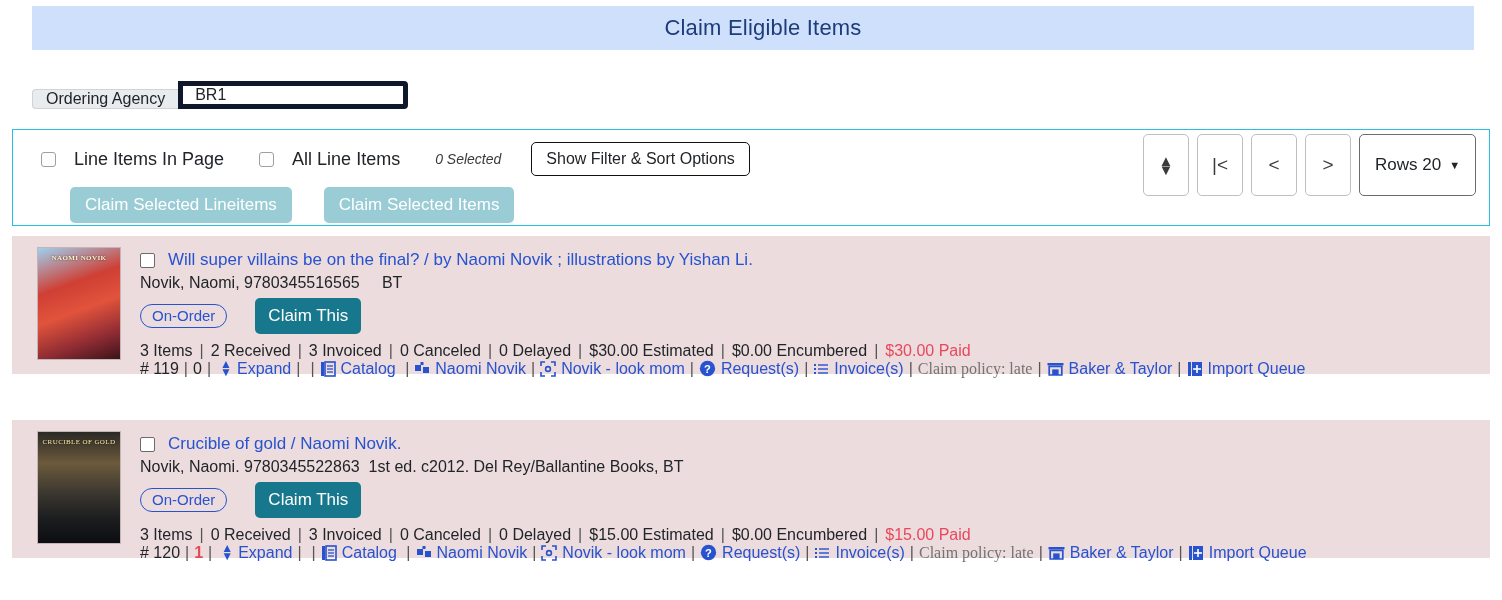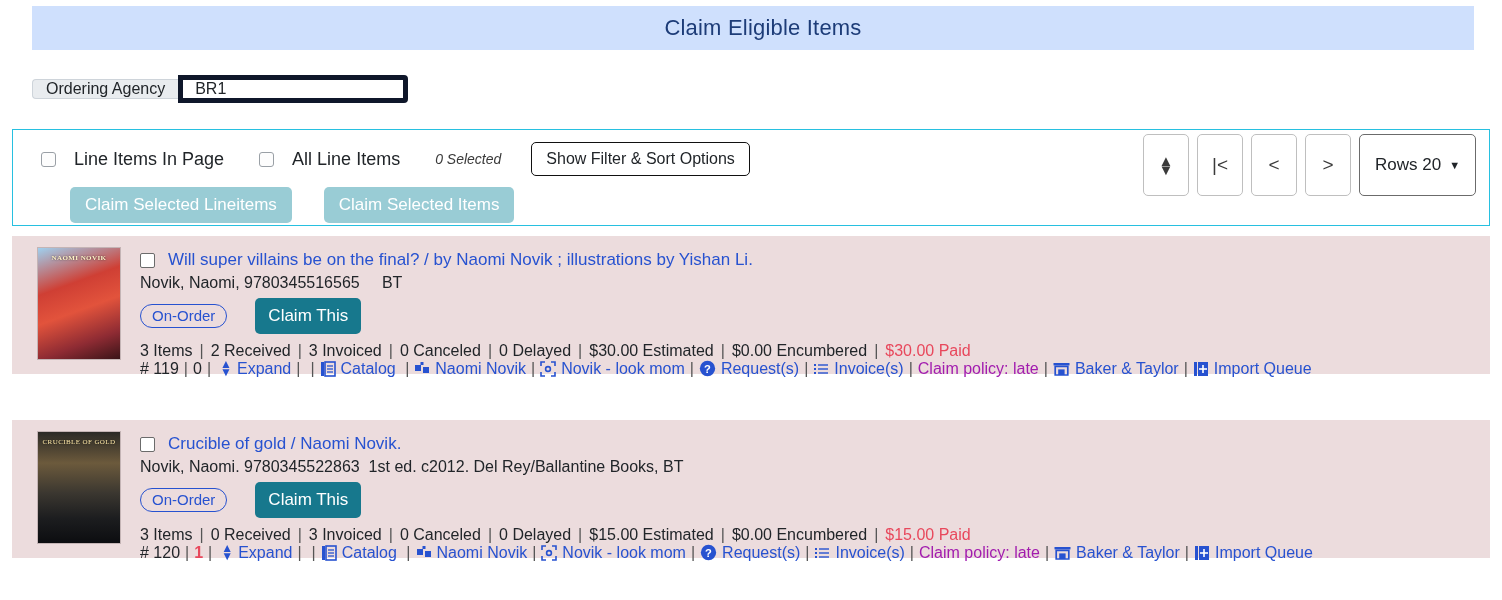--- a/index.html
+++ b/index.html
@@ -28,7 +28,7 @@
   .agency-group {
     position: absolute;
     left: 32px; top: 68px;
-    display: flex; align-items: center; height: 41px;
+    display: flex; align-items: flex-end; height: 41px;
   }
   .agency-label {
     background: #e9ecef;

● ● ● ● ●

- WHAT TO PRODUCE:
Copy the lines above exactly and exclude every image.

- SOLUTION FOR THIS TASK:
--- a/index.html
+++ b/index.html
@@ -28,7 +28,7 @@
   .agency-group {
     position: absolute;
     left: 32px; top: 68px;
-    display: flex; align-items: center; height: 41px;
+    display: flex; align-items: flex-end; height: 41px;
   }
   .agency-label {
     background: #e9ecef;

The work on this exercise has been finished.